Excerpt provided START

What are the advantages of a query using a derived table(s) over a query not using them?

12,258

Solution 1

In your examples, the derived table is not strictly necessary. There are numerous cases where you might need to join to an aggregate or similar, and a derived table is really the only way to handle that:

SELECT *
FROM A
LEFT JOIN (
    SELECT x, SUM(y)
    FROM B
    GROUP BY x
) AS B
    ON B.x = A.x

In addition, if expressions are used to derive columns from derived columns with a lot of shared intermediate calculations, a set of nested derived tables or stacked CTEs is the only way to do it:

SELECT x, y, z1, z2
FROM (
    SELECT *
           ,x + y AS z1
           ,x - y AS z2
    FROM (
        SELECT x * 2 AS y
        FROM A
    ) AS A
) AS A

As far as maintainability, using stacked CTEs or derived tables (they are basically equivalent) and can make for more readable and maintainable code, as well as facilitating cut-and-paste re-use and refactoring. The optimizer can typically flatten then very easily.

I typically use stacked CTEs instead of nesting for a little better readability (same two examples):

WITH B AS (
    SELECT x, SUM(y)
    FROM B
    GROUP BY x
)
SELECT *
FROM A
LEFT JOIN B
    ON B.x = A.x

WITH A1 AS (
    SELECT x * 2 AS y
    FROM A
)
,A2 AS (
    SELECT *
           ,x + y AS z1
           ,x - y AS z2
    FROM A1
)

Excerpt provided END

### Problem details:
In the forum thread on derived tables, why does the answer say the first query, with the LEFT JOIN, uses a derived table?

Provided records START

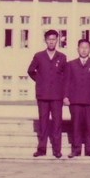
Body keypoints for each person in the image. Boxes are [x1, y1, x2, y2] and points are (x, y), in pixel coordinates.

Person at [27, 30, 67, 158]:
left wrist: (62, 91)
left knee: (57, 123)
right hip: (43, 95)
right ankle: (41, 149)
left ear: (57, 41)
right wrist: (40, 80)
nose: (51, 42)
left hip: (57, 96)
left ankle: (57, 150)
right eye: (49, 39)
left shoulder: (62, 57)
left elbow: (65, 75)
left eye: (54, 39)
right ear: (45, 40)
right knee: (43, 122)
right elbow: (30, 70)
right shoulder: (39, 56)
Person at [64, 39, 90, 158]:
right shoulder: (71, 64)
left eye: (86, 47)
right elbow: (67, 81)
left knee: (89, 125)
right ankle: (76, 149)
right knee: (76, 125)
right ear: (78, 49)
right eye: (81, 47)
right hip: (75, 100)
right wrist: (65, 96)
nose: (84, 50)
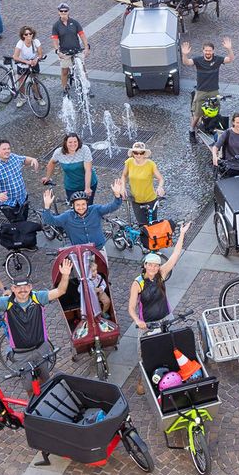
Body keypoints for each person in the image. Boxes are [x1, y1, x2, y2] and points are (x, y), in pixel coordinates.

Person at [0, 259, 73, 394]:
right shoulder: (6, 303)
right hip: (21, 354)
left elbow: (61, 291)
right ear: (13, 289)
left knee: (46, 381)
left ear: (31, 287)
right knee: (30, 388)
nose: (23, 290)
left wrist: (66, 275)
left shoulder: (38, 297)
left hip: (41, 349)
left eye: (26, 286)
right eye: (18, 287)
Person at [127, 224, 190, 394]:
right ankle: (142, 379)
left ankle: (171, 376)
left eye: (156, 265)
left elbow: (176, 255)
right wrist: (138, 320)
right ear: (145, 265)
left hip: (165, 318)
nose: (153, 268)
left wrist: (182, 234)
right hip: (147, 323)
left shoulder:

Provided records END

### Task answer:
That query joins A to an aggregate: the sum of y from B, grouped by x. The answer says that when you need to join to an aggregate or something similar, a derived table is really the only way to handle it.